Starting at the line that contains "line: (857, 796)", output each line through the end of the data exactly, and nothing more.

*** Opening SUPPLIED RECORDS ***

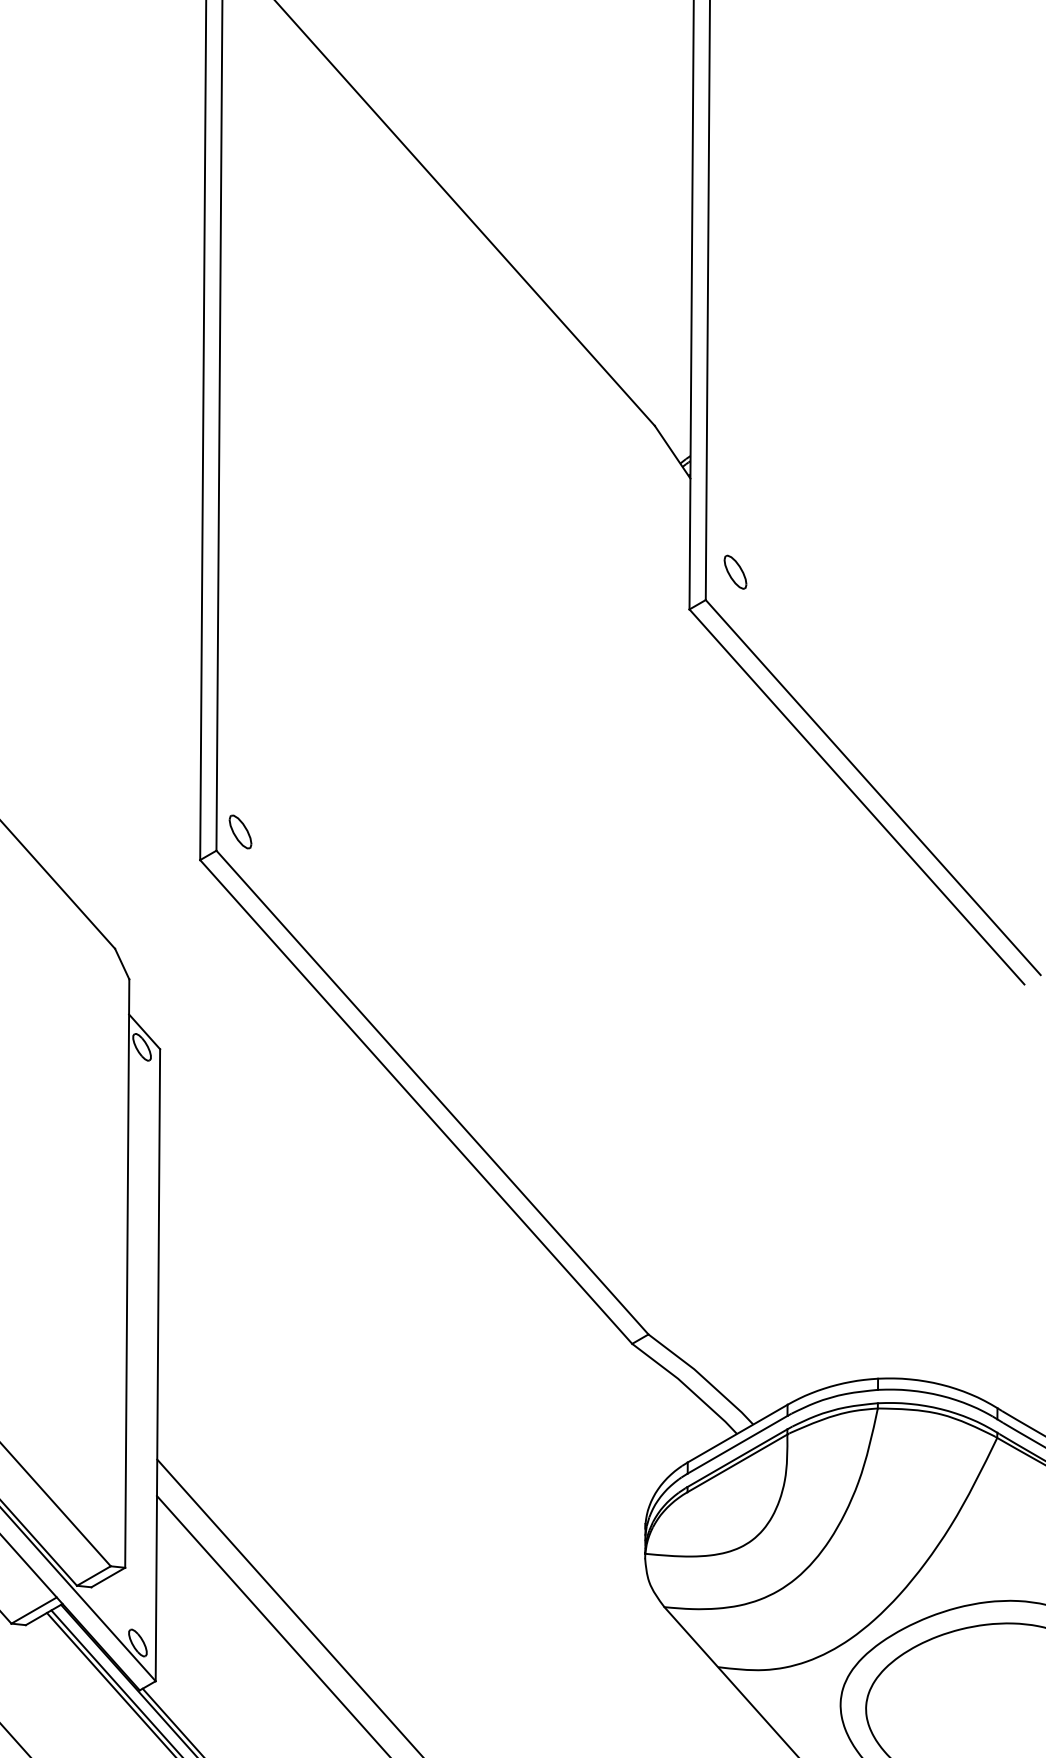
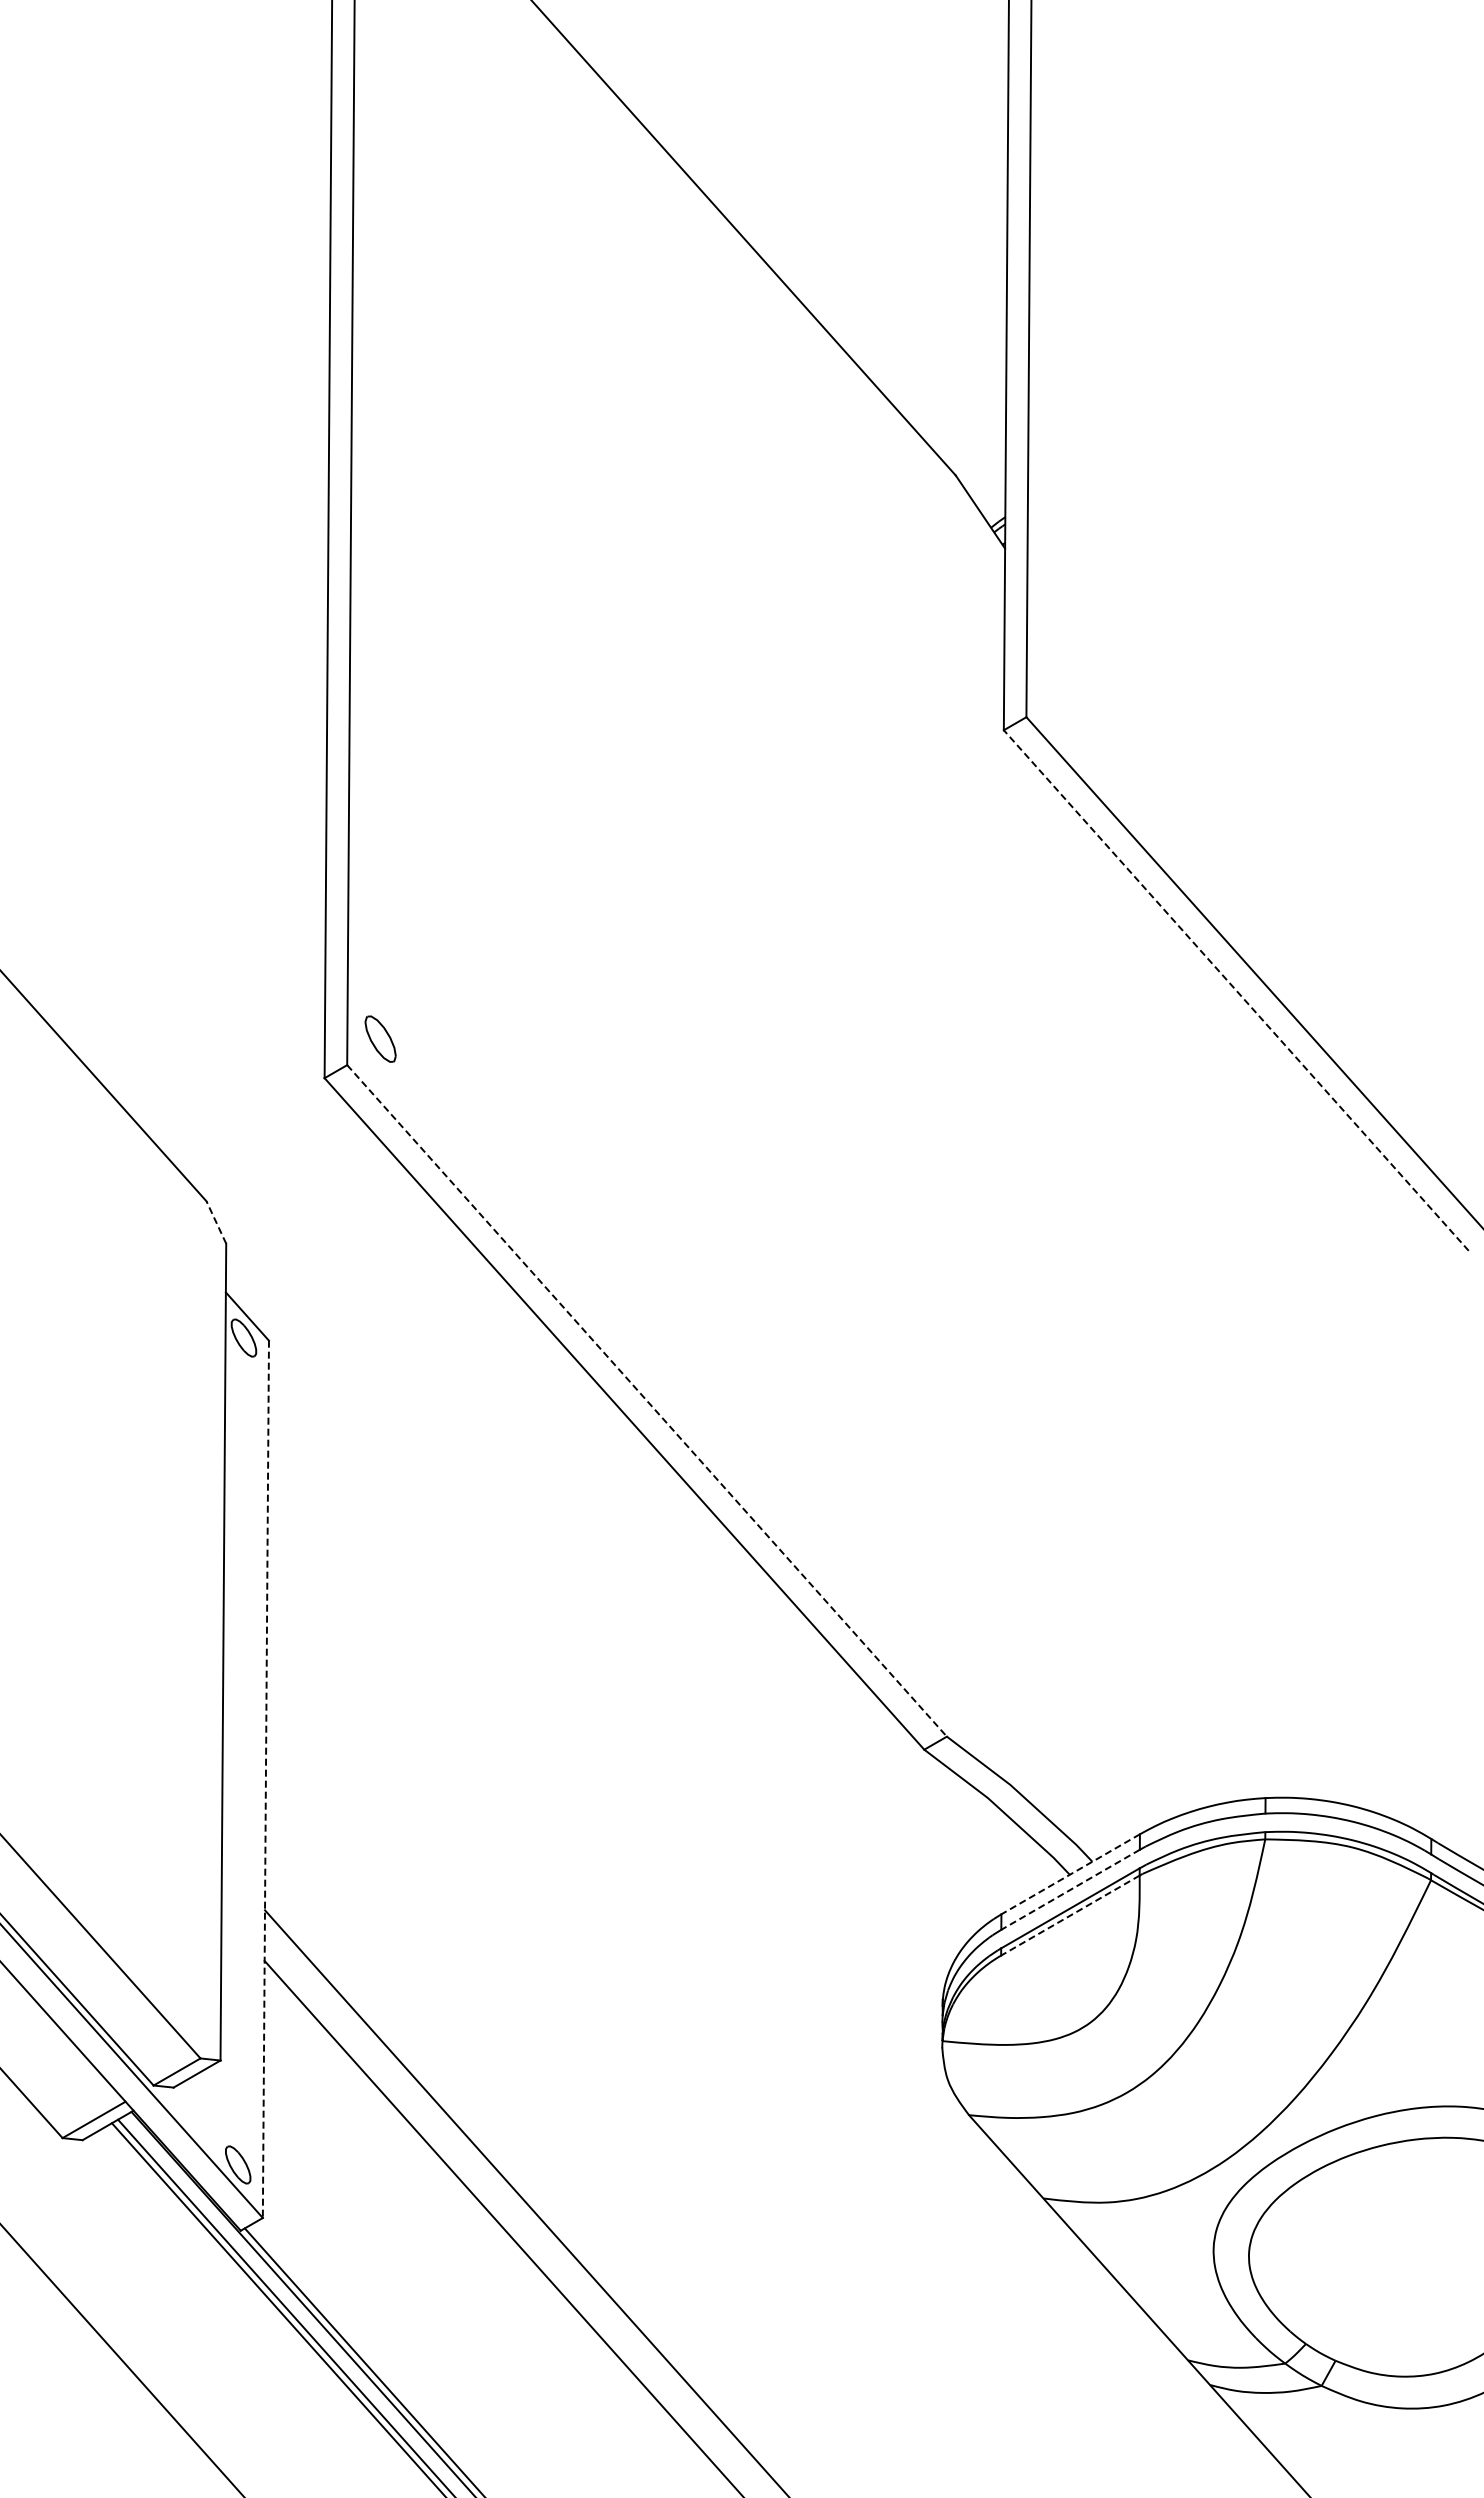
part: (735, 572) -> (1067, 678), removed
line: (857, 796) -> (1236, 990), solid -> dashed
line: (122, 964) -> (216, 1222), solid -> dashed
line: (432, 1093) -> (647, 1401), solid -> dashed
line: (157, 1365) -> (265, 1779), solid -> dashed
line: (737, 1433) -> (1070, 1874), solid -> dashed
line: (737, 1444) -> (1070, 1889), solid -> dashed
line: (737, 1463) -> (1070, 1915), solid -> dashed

*** Closing SUPPLIED RECORDS ***

## RESULT FOR THIS TASK
line: (857, 796) -> (1236, 990), solid -> dashed
line: (122, 964) -> (216, 1222), solid -> dashed
line: (432, 1093) -> (647, 1401), solid -> dashed
line: (157, 1365) -> (265, 1779), solid -> dashed
line: (737, 1433) -> (1070, 1874), solid -> dashed
line: (737, 1444) -> (1070, 1889), solid -> dashed
line: (737, 1463) -> (1070, 1915), solid -> dashed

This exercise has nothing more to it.